Overview of healthcare REITs
Healthcare REITs own healthcare properties like senior housing communities, skilled nursing facilities, hospitals, medical office buildings, and life science properties. Most healthcare REITs lease their properties to third-party managers that typically operate multiple properties.
Lease are on a triple-net basis
Most healthcare facility leases by the property managers are on a triple-net basis. For a triple-net basis, a tenant is responsible for all of the operating expenses related to the maintenance and upkeep of the property while the owner receives a rental fee. The triple nets are attractive because of their long duration. This ensures stable cash flows to landlords. Most triple-net leases typically have 10–15 year lease terms with a renewal option after a few years. Since the tenants incur most of the operating expenses they tend to continue for a longer duration.

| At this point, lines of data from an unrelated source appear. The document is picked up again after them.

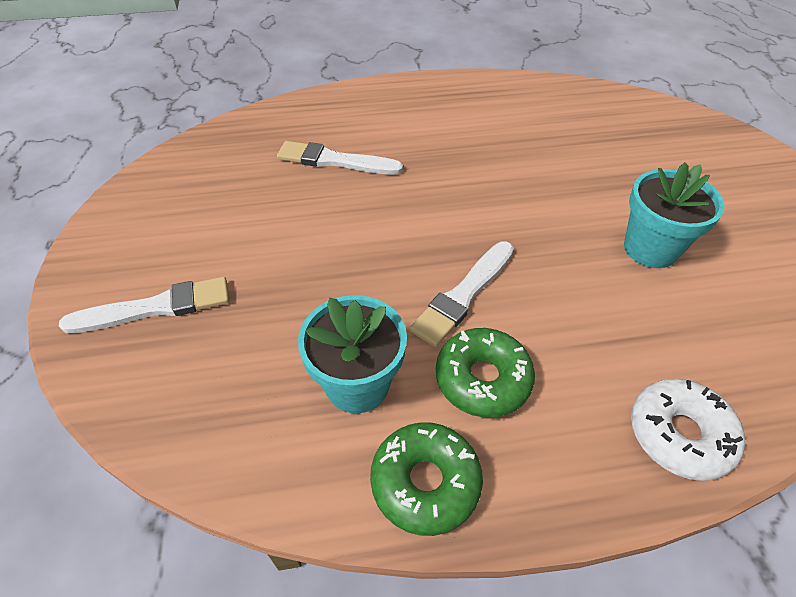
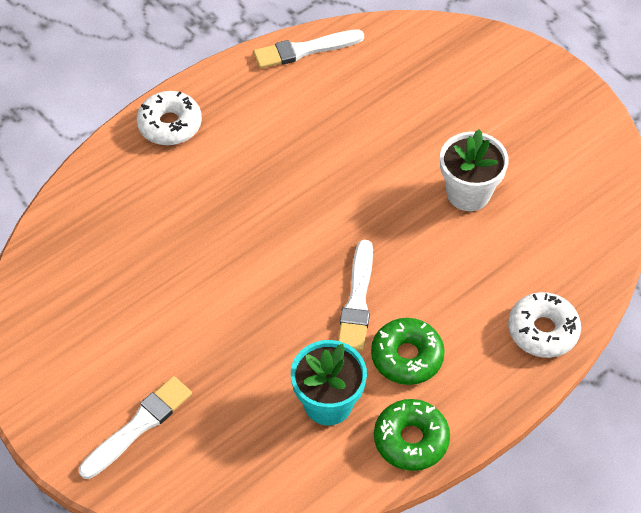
camera: 30 degrees left, 5 degrees up
white brush [277,141,403,175] -> white brush moved to [253,29,364,69]
turquoise flower pot [624,162,725,268] -> white flower pot [440,129,509,211]
none -> white donut [137,91,202,145]

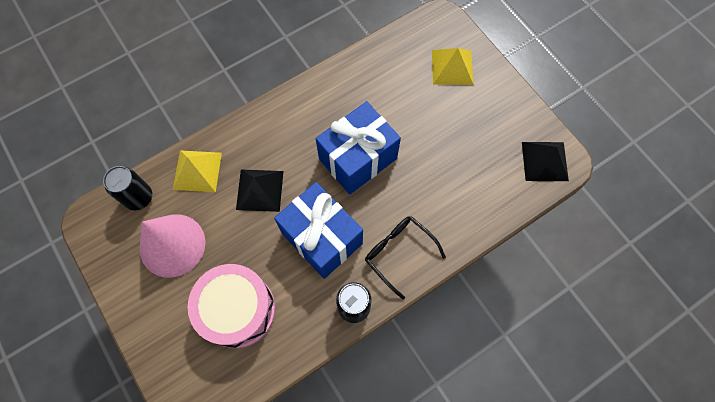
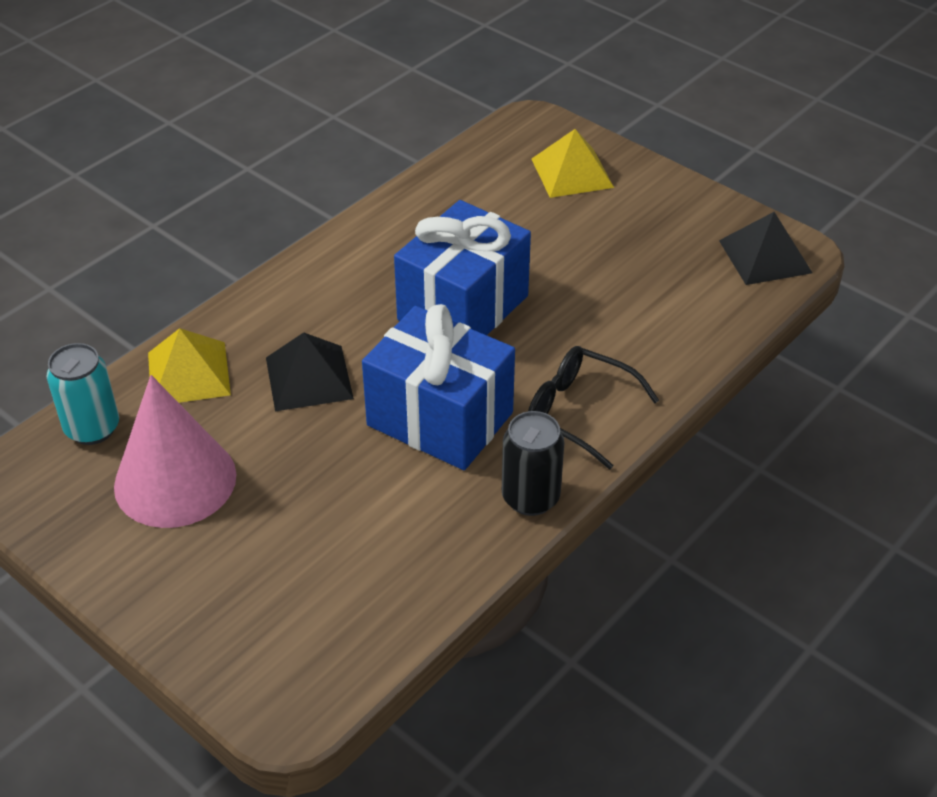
camera: 15 degrees left, 25 degrees down
black can [103,166,152,211] -> turquoise can [47,343,119,445]
pink drum [188,264,275,348] -> none

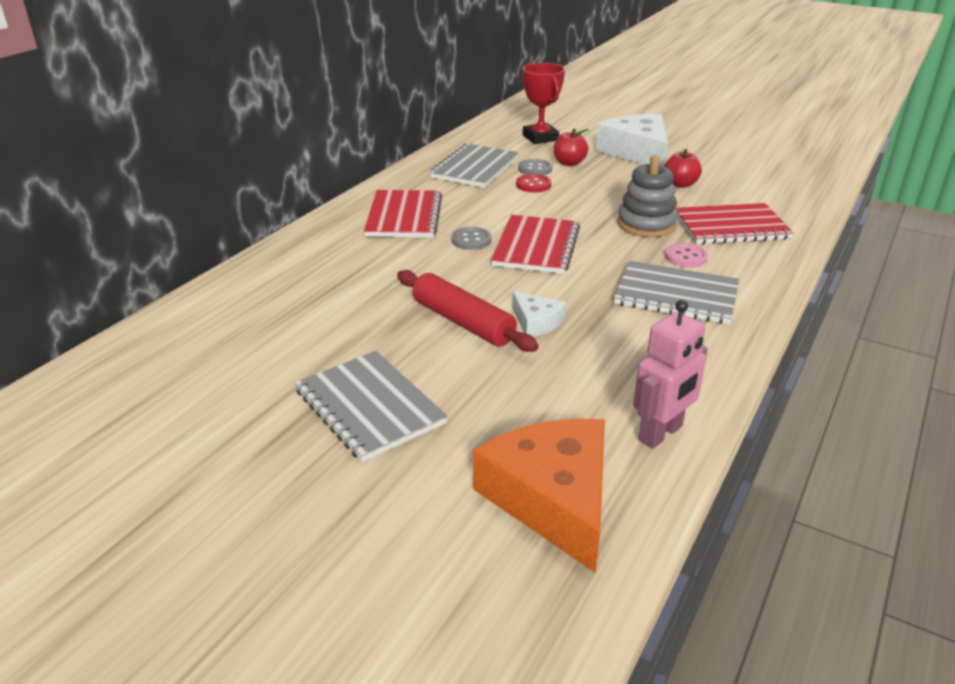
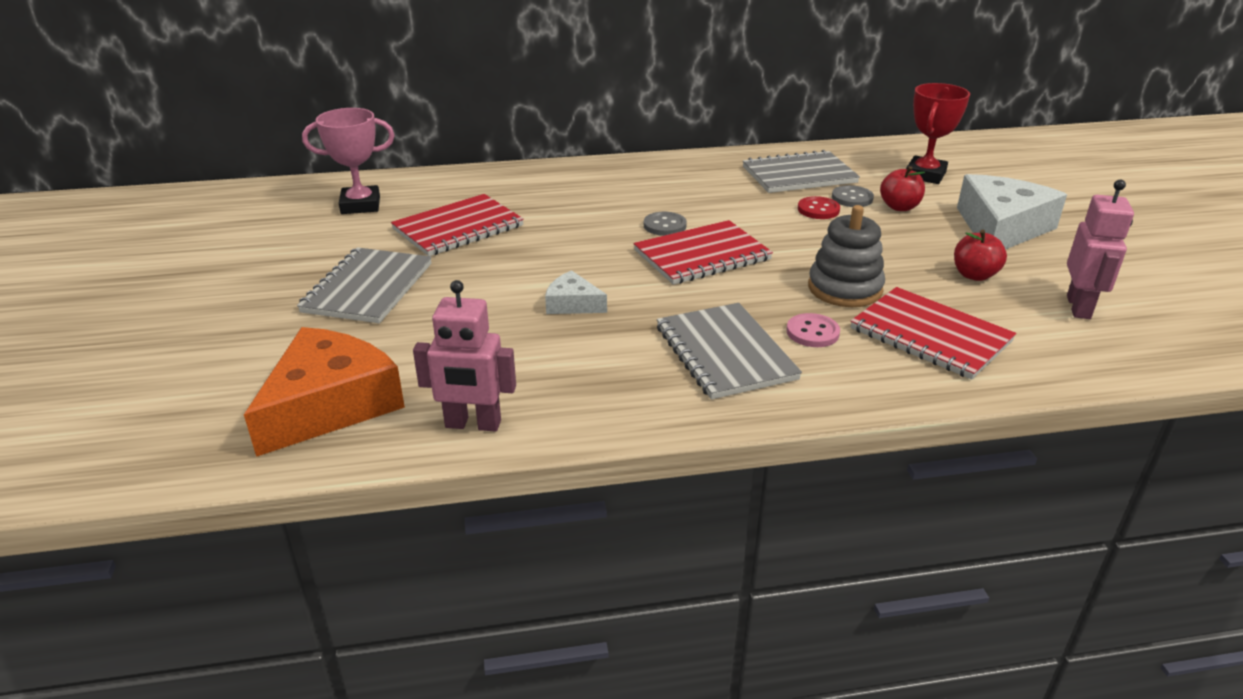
camera: 50 degrees right, 0 degrees up
red notebook [364,190,442,237] -> red notebook moved to [391,194,524,256]
red rolling pin [397,270,539,352] -> none
white cheese [512,291,566,337] -> white cheese turned 105 degrees clockwise [545,270,607,314]
none -> pink trophy [302,108,395,214]
none -> pink robot [1067,180,1134,319]

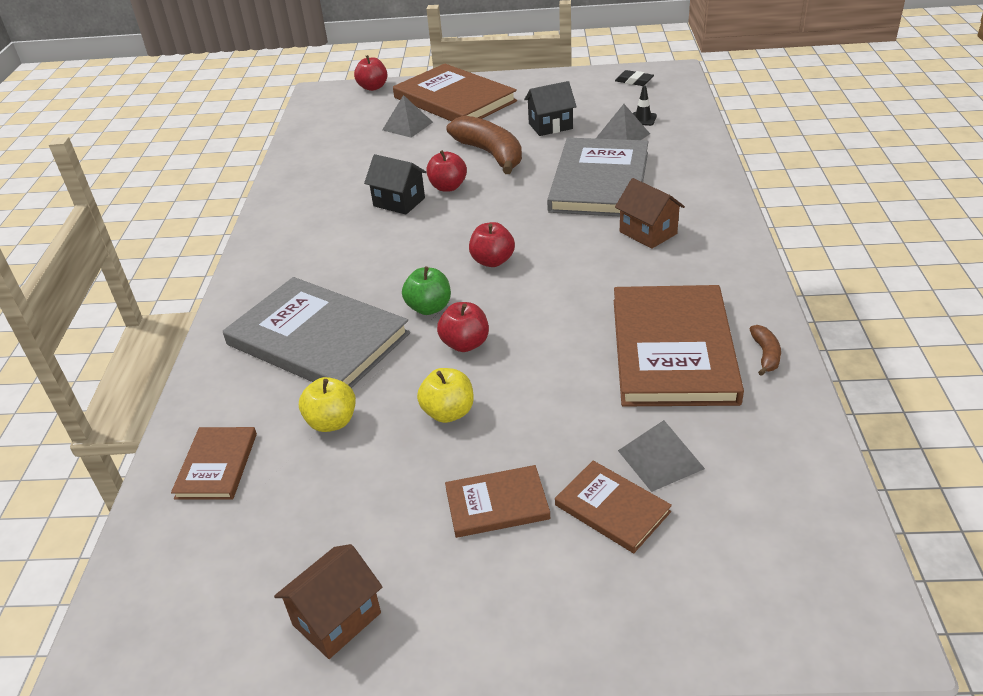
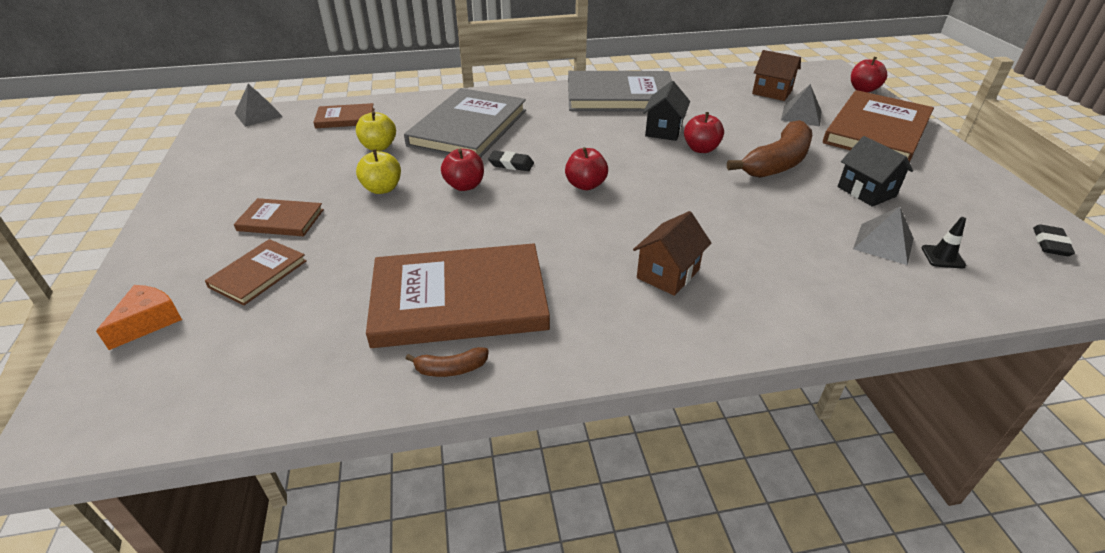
camera: 75 degrees right, 0 degrees up
brown house [274,544,383,659] -> brown house moved to [752,50,801,101]
green apple [402,267,451,315] -> black eraser [488,151,534,171]
brown book [445,465,550,538] -> brown book turned 60 degrees counterclockwise [234,198,324,236]
grey book [547,138,649,217] -> grey book moved to [568,71,672,111]
grey pyramid [618,420,705,492] -> grey pyramid moved to [235,84,283,127]
none -> orange cheese [96,285,182,350]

The main drivers of healthcare REITs include the aging population, rising income levels, and proximity to the nearest hospital. Healthcare REITs are generally thought of as relatively defensive, given that the industry is necessity based and the triple net lease structure.
Major healthcare REITs
There are 16 REITs in the healthcare sector with a combined market capitalization of $87.1 billion. They account for 10.50% of the total REITs market capitalization. Health Care REIT (HCN) is the largest with a market capitalization of $23 billion. It’s followed by Ventas (VTR) with $20.54 billion and HCP (HCP) with $16.7 billion. The average dividend yield of healthcare REITs was 5.30% as of June 2015. Senior Housing Properties Trust (SNH) provided the highest dividend yield in the sector at 8.90%.
Investors looking for diversification in the REIT sector can get exposure to REIT ETFs like the Vanguard REIT ETF (VNQ), the iShares U.S. Real Estate ETF (IYR), and the iShares Cohen & Steers REIT ETF (ICF).